### Assigned task
Reproduce each record exactly.

### Input records
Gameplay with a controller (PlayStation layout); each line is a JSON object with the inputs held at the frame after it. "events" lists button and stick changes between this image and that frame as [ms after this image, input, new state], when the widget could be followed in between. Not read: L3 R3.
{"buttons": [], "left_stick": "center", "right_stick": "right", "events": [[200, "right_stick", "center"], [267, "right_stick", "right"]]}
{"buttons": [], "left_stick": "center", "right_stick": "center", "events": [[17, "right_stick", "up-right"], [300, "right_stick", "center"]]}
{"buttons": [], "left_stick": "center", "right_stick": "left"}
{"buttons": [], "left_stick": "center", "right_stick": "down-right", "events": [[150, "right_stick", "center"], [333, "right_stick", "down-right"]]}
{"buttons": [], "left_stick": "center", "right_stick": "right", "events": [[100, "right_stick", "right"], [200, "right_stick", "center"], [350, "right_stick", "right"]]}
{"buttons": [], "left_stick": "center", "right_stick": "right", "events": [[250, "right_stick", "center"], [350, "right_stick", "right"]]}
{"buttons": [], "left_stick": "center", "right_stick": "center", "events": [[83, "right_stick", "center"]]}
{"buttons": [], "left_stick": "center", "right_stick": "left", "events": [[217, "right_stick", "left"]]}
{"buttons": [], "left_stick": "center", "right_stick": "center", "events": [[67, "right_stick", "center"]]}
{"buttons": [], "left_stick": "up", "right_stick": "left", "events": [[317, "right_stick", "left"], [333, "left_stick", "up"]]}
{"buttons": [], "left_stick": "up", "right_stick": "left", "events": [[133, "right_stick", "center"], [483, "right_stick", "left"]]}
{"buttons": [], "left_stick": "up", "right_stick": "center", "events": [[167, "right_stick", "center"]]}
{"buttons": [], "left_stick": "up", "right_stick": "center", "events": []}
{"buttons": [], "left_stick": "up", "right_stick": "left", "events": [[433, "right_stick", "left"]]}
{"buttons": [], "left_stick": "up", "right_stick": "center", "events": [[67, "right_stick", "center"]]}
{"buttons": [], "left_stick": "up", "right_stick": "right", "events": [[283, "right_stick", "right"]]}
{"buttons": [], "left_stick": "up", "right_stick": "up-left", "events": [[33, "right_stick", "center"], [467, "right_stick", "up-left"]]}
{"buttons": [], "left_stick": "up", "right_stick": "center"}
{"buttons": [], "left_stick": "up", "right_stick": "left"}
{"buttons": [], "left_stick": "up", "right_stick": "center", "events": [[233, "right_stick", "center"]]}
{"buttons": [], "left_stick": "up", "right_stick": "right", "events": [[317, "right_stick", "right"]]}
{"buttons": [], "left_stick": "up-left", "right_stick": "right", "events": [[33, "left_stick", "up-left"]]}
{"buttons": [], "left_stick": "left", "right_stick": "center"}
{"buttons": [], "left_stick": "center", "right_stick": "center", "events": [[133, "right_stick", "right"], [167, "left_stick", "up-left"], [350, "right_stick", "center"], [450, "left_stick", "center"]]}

### Exercise output
Gameplay with a controller (PlayStation layout); each line is a JSON object with the inputs held at the frame after it. "events" lists button and stick changes between this image and that frame as [ms after this image, input, new state], when the widget could be followed in between. Not read: L3 R3.
{"buttons": [], "left_stick": "center", "right_stick": "right", "events": [[200, "right_stick", "center"], [267, "right_stick", "right"]]}
{"buttons": [], "left_stick": "center", "right_stick": "center", "events": [[17, "right_stick", "up-right"], [300, "right_stick", "center"]]}
{"buttons": [], "left_stick": "center", "right_stick": "left"}
{"buttons": [], "left_stick": "center", "right_stick": "down-right", "events": [[150, "right_stick", "center"], [333, "right_stick", "down-right"]]}
{"buttons": [], "left_stick": "center", "right_stick": "right", "events": [[100, "right_stick", "right"], [200, "right_stick", "center"], [350, "right_stick", "right"]]}
{"buttons": [], "left_stick": "center", "right_stick": "right", "events": [[250, "right_stick", "center"], [350, "right_stick", "right"]]}
{"buttons": [], "left_stick": "center", "right_stick": "center", "events": [[83, "right_stick", "center"]]}
{"buttons": [], "left_stick": "center", "right_stick": "left", "events": [[217, "right_stick", "left"]]}
{"buttons": [], "left_stick": "center", "right_stick": "center", "events": [[67, "right_stick", "center"]]}
{"buttons": [], "left_stick": "up", "right_stick": "left", "events": [[317, "right_stick", "left"], [333, "left_stick", "up"]]}
{"buttons": [], "left_stick": "up", "right_stick": "left", "events": [[133, "right_stick", "center"], [483, "right_stick", "left"]]}
{"buttons": [], "left_stick": "up", "right_stick": "center", "events": [[167, "right_stick", "center"]]}
{"buttons": [], "left_stick": "up", "right_stick": "center", "events": []}
{"buttons": [], "left_stick": "up", "right_stick": "left", "events": [[433, "right_stick", "left"]]}
{"buttons": [], "left_stick": "up", "right_stick": "center", "events": [[67, "right_stick", "center"]]}
{"buttons": [], "left_stick": "up", "right_stick": "right", "events": [[283, "right_stick", "right"]]}
{"buttons": [], "left_stick": "up", "right_stick": "up-left", "events": [[33, "right_stick", "center"], [467, "right_stick", "up-left"]]}
{"buttons": [], "left_stick": "up", "right_stick": "center"}
{"buttons": [], "left_stick": "up", "right_stick": "left"}
{"buttons": [], "left_stick": "up", "right_stick": "center", "events": [[233, "right_stick", "center"]]}
{"buttons": [], "left_stick": "up", "right_stick": "right", "events": [[317, "right_stick", "right"]]}
{"buttons": [], "left_stick": "up-left", "right_stick": "right", "events": [[33, "left_stick", "up-left"]]}
{"buttons": [], "left_stick": "left", "right_stick": "center"}
{"buttons": [], "left_stick": "center", "right_stick": "center", "events": [[133, "right_stick", "right"], [167, "left_stick", "up-left"], [350, "right_stick", "center"], [450, "left_stick", "center"]]}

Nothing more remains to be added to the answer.